* [What the task asks]: Print the data below without any changes, from the very first line through the line containing "v(0, 100) *", and include both of those lines.

begin Recorded information

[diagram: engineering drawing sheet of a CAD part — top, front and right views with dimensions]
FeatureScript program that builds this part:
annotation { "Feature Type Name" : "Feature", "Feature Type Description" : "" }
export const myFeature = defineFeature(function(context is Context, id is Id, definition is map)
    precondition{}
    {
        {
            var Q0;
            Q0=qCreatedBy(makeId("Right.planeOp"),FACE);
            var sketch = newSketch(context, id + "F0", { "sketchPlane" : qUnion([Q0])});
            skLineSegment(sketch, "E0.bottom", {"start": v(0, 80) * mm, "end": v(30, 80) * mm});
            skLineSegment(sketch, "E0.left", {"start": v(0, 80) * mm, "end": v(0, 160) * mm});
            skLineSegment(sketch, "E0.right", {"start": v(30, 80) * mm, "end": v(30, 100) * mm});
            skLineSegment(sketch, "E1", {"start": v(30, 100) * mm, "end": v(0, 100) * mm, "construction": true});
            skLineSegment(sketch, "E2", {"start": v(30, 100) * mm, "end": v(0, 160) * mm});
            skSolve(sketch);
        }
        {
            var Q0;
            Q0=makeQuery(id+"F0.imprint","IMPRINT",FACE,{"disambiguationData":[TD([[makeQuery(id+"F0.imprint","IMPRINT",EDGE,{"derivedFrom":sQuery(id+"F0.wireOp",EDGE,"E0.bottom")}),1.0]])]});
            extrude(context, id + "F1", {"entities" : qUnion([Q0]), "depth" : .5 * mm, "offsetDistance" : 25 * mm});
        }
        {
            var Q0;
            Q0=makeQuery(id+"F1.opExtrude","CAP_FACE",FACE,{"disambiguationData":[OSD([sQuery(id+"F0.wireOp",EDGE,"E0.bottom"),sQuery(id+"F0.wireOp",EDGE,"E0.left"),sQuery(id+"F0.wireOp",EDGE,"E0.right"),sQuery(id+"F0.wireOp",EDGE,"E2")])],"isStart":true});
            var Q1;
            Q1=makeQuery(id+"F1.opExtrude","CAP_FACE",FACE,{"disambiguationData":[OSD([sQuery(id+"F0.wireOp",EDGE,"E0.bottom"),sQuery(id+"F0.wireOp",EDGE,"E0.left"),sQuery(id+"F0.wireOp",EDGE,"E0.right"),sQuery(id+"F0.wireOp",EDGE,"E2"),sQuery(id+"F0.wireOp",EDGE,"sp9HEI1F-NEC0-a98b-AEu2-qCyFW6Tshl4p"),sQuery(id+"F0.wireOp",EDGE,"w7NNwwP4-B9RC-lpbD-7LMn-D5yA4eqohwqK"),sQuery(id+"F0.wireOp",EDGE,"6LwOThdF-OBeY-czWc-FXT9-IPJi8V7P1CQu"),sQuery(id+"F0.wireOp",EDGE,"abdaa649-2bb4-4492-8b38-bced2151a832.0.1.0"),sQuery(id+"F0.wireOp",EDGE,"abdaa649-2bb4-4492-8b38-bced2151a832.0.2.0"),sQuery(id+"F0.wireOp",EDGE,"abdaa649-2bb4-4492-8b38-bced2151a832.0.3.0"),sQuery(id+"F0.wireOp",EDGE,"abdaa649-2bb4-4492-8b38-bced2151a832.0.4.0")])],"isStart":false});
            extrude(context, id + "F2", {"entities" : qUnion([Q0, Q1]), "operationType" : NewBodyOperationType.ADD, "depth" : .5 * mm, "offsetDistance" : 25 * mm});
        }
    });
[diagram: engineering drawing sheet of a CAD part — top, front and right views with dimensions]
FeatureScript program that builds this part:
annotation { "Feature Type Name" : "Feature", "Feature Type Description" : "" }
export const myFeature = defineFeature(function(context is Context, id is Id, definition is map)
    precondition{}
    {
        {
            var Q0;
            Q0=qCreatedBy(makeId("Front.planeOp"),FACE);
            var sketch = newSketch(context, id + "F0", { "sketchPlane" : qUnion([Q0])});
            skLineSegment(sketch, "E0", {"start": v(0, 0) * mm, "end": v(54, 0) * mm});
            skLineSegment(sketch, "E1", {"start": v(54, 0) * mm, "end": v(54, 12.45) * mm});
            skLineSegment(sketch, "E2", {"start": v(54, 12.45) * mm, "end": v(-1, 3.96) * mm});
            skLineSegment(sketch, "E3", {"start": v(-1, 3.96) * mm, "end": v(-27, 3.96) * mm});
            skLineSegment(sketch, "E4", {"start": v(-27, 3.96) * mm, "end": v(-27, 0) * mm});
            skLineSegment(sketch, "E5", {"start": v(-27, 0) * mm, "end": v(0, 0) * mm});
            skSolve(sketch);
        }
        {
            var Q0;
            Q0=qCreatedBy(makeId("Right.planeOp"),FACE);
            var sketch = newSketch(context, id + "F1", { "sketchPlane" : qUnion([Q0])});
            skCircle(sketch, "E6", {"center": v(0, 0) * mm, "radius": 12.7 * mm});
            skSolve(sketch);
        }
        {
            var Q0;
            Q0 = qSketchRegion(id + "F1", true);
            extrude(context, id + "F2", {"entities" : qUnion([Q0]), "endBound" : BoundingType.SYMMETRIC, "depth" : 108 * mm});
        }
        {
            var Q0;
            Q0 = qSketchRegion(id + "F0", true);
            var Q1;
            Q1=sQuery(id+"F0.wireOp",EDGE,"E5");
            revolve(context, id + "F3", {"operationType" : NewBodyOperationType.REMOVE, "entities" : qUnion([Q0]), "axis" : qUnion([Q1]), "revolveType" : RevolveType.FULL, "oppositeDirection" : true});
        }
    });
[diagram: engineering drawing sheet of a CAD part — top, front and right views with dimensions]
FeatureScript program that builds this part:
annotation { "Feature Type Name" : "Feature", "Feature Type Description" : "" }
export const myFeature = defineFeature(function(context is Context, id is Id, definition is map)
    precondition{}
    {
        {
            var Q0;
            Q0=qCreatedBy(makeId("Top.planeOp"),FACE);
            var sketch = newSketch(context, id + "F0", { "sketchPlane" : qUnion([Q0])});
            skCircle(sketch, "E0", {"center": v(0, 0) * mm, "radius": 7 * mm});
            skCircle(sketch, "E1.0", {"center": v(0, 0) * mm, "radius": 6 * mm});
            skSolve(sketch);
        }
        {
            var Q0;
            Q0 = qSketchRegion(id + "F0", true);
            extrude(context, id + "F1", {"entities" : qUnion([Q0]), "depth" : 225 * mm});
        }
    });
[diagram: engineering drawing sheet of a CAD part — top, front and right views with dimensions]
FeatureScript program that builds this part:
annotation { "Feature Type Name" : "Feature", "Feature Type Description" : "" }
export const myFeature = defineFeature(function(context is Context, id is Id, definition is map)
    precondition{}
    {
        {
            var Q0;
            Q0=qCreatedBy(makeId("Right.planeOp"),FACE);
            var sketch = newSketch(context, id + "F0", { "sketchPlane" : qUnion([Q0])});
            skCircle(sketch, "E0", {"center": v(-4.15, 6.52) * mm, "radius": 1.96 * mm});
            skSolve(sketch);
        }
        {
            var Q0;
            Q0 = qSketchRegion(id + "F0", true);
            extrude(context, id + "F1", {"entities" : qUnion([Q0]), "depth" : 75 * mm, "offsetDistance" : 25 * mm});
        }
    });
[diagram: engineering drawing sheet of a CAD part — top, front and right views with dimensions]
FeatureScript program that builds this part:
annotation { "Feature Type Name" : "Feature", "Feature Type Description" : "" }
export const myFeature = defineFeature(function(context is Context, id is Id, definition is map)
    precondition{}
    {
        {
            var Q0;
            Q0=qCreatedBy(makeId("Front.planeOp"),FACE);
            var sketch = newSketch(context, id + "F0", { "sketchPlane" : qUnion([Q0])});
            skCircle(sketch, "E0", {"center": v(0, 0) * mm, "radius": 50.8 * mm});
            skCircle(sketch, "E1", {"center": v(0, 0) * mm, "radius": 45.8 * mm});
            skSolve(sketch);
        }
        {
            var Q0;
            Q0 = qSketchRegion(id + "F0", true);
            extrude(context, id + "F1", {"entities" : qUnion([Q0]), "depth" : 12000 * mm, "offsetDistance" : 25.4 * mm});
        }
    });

end Recorded information

* [Solution for this task]:
[diagram: engineering drawing sheet of a CAD part — top, front and right views with dimensions]
FeatureScript program that builds this part:
annotation { "Feature Type Name" : "Feature", "Feature Type Description" : "" }
export const myFeature = defineFeature(function(context is Context, id is Id, definition is map)
    precondition{}
    {
        {
            var Q0;
            Q0=qCreatedBy(makeId("Right.planeOp"),FACE);
            var sketch = newSketch(context, id + "F0", { "sketchPlane" : qUnion([Q0])});
            skLineSegment(sketch, "E0.bottom", {"start": v(0, 80) * mm, "end": v(30, 80) * mm});
            skLineSegment(sketch, "E0.left", {"start": v(0, 80) * mm, "end": v(0, 160) * mm});
            skLineSegment(sketch, "E0.right", {"start": v(30, 80) * mm, "end": v(30, 100) * mm});
            skLineSegment(sketch, "E1", {"start": v(30, 100) * mm, "end": v(0, 100) * mm, "construction": true});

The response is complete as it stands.